** begin Listed entries **
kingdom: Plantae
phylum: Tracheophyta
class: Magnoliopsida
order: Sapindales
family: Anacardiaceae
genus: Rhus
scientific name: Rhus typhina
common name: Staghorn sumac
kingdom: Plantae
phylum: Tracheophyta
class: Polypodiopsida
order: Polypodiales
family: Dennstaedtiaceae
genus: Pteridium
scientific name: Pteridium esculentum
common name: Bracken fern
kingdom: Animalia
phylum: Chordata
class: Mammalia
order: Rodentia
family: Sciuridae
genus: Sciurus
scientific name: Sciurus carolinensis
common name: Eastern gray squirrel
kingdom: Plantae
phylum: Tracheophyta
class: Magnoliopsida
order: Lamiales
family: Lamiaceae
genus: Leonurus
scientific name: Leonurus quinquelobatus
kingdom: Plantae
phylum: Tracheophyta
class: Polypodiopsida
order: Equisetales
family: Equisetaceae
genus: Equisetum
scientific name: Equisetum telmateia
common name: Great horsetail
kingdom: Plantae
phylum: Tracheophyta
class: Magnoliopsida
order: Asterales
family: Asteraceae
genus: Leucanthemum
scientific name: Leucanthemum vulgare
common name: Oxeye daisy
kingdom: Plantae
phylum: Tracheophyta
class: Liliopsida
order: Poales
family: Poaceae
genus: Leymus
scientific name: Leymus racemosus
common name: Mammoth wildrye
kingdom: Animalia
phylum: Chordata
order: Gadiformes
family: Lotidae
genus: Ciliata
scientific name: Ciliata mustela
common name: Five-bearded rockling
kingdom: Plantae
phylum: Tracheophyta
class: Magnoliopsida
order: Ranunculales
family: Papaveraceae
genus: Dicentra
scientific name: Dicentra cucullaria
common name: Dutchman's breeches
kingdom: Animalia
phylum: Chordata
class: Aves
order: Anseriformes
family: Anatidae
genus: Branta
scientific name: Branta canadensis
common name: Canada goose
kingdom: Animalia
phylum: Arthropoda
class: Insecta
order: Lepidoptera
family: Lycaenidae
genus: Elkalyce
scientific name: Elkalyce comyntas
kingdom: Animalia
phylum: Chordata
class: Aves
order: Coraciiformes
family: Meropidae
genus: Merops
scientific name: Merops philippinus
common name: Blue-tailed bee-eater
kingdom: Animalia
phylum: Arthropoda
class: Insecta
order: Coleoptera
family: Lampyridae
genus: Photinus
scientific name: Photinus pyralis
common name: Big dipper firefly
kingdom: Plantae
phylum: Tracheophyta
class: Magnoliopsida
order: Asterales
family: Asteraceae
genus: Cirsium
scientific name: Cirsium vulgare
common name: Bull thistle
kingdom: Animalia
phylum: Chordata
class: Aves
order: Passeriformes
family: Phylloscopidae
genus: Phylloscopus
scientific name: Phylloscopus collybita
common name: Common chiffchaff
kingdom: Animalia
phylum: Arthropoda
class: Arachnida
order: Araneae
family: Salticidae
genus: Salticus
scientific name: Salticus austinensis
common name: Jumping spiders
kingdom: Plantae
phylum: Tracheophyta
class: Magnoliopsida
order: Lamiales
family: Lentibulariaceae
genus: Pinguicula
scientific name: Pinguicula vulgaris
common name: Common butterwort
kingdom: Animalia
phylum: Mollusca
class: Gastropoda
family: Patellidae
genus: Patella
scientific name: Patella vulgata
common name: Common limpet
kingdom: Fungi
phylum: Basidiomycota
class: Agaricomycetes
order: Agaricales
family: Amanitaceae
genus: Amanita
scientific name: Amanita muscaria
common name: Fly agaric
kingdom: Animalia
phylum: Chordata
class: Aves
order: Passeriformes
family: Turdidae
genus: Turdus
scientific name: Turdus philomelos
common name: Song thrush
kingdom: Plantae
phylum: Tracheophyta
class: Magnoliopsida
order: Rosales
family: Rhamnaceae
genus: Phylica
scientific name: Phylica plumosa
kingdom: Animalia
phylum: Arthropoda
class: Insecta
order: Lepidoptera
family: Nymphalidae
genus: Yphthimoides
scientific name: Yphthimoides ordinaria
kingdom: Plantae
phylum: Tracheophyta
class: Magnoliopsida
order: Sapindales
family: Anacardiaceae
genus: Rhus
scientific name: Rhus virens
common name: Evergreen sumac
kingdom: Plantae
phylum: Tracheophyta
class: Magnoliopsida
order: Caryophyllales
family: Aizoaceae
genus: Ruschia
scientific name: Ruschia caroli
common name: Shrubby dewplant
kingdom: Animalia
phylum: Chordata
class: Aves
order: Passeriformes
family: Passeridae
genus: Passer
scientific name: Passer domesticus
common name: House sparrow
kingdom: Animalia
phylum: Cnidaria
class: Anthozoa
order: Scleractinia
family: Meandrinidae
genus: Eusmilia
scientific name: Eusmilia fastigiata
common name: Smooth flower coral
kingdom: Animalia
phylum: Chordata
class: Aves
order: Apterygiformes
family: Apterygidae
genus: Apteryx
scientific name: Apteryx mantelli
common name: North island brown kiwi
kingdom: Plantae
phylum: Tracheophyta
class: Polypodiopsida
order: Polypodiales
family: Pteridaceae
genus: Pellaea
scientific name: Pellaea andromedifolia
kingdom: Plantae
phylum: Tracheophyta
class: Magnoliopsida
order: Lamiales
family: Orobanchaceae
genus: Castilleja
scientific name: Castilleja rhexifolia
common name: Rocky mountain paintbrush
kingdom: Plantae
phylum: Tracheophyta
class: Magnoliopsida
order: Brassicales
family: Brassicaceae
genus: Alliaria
** end Listed entries **
Work instructions
Rewrite every row above, changing "common name" to "vernacular name" and leaving everything else as it is.

Written answer
kingdom: Plantae
phylum: Tracheophyta
class: Magnoliopsida
order: Sapindales
family: Anacardiaceae
genus: Rhus
scientific name: Rhus typhina
vernacular name: Staghorn sumac
kingdom: Plantae
phylum: Tracheophyta
class: Polypodiopsida
order: Polypodiales
family: Dennstaedtiaceae
genus: Pteridium
scientific name: Pteridium esculentum
vernacular name: Bracken fern
kingdom: Animalia
phylum: Chordata
class: Mammalia
order: Rodentia
family: Sciuridae
genus: Sciurus
scientific name: Sciurus carolinensis
vernacular name: Eastern gray squirrel
kingdom: Plantae
phylum: Tracheophyta
class: Magnoliopsida
order: Lamiales
family: Lamiaceae
genus: Leonurus
scientific name: Leonurus quinquelobatus
kingdom: Plantae
phylum: Tracheophyta
class: Polypodiopsida
order: Equisetales
family: Equisetaceae
genus: Equisetum
scientific name: Equisetum telmateia
vernacular name: Great horsetail
kingdom: Plantae
phylum: Tracheophyta
class: Magnoliopsida
order: Asterales
family: Asteraceae
genus: Leucanthemum
scientific name: Leucanthemum vulgare
vernacular name: Oxeye daisy
kingdom: Plantae
phylum: Tracheophyta
class: Liliopsida
order: Poales
family: Poaceae
genus: Leymus
scientific name: Leymus racemosus
vernacular name: Mammoth wildrye
kingdom: Animalia
phylum: Chordata
order: Gadiformes
family: Lotidae
genus: Ciliata
scientific name: Ciliata mustela
vernacular name: Five-bearded rockling
kingdom: Plantae
phylum: Tracheophyta
class: Magnoliopsida
order: Ranunculales
family: Papaveraceae
genus: Dicentra
scientific name: Dicentra cucullaria
vernacular name: Dutchman's breeches
kingdom: Animalia
phylum: Chordata
class: Aves
order: Anseriformes
family: Anatidae
genus: Branta
scientific name: Branta canadensis
vernacular name: Canada goose
kingdom: Animalia
phylum: Arthropoda
class: Insecta
order: Lepidoptera
family: Lycaenidae
genus: Elkalyce
scientific name: Elkalyce comyntas
kingdom: Animalia
phylum: Chordata
class: Aves
order: Coraciiformes
family: Meropidae
genus: Merops
scientific name: Merops philippinus
vernacular name: Blue-tailed bee-eater
kingdom: Animalia
phylum: Arthropoda
class: Insecta
order: Coleoptera
family: Lampyridae
genus: Photinus
scientific name: Photinus pyralis
vernacular name: Big dipper firefly
kingdom: Plantae
phylum: Tracheophyta
class: Magnoliopsida
order: Asterales
family: Asteraceae
genus: Cirsium
scientific name: Cirsium vulgare
vernacular name: Bull thistle
kingdom: Animalia
phylum: Chordata
class: Aves
order: Passeriformes
family: Phylloscopidae
genus: Phylloscopus
scientific name: Phylloscopus collybita
vernacular name: Common chiffchaff
kingdom: Animalia
phylum: Arthropoda
class: Arachnida
order: Araneae
family: Salticidae
genus: Salticus
scientific name: Salticus austinensis
vernacular name: Jumping spiders
kingdom: Plantae
phylum: Tracheophyta
class: Magnoliopsida
order: Lamiales
family: Lentibulariaceae
genus: Pinguicula
scientific name: Pinguicula vulgaris
vernacular name: Common butterwort
kingdom: Animalia
phylum: Mollusca
class: Gastropoda
family: Patellidae
genus: Patella
scientific name: Patella vulgata
vernacular name: Common limpet
kingdom: Fungi
phylum: Basidiomycota
class: Agaricomycetes
order: Agaricales
family: Amanitaceae
genus: Amanita
scientific name: Amanita muscaria
vernacular name: Fly agaric
kingdom: Animalia
phylum: Chordata
class: Aves
order: Passeriformes
family: Turdidae
genus: Turdus
scientific name: Turdus philomelos
vernacular name: Song thrush
kingdom: Plantae
phylum: Tracheophyta
class: Magnoliopsida
order: Rosales
family: Rhamnaceae
genus: Phylica
scientific name: Phylica plumosa
kingdom: Animalia
phylum: Arthropoda
class: Insecta
order: Lepidoptera
family: Nymphalidae
genus: Yphthimoides
scientific name: Yphthimoides ordinaria
kingdom: Plantae
phylum: Tracheophyta
class: Magnoliopsida
order: Sapindales
family: Anacardiaceae
genus: Rhus
scientific name: Rhus virens
vernacular name: Evergreen sumac
kingdom: Plantae
phylum: Tracheophyta
class: Magnoliopsida
order: Caryophyllales
family: Aizoaceae
genus: Ruschia
scientific name: Ruschia caroli
vernacular name: Shrubby dewplant
kingdom: Animalia
phylum: Chordata
class: Aves
order: Passeriformes
family: Passeridae
genus: Passer
scientific name: Passer domesticus
vernacular name: House sparrow
kingdom: Animalia
phylum: Cnidaria
class: Anthozoa
order: Scleractinia
family: Meandrinidae
genus: Eusmilia
scientific name: Eusmilia fastigiata
vernacular name: Smooth flower coral
kingdom: Animalia
phylum: Chordata
class: Aves
order: Apterygiformes
family: Apterygidae
genus: Apteryx
scientific name: Apteryx mantelli
vernacular name: North island brown kiwi
kingdom: Plantae
phylum: Tracheophyta
class: Polypodiopsida
order: Polypodiales
family: Pteridaceae
genus: Pellaea
scientific name: Pellaea andromedifolia
kingdom: Plantae
phylum: Tracheophyta
class: Magnoliopsida
order: Lamiales
family: Orobanchaceae
genus: Castilleja
scientific name: Castilleja rhexifolia
vernacular name: Rocky mountain paintbrush
kingdom: Plantae
phylum: Tracheophyta
class: Magnoliopsida
order: Brassicales
family: Brassicaceae
genus: Alliaria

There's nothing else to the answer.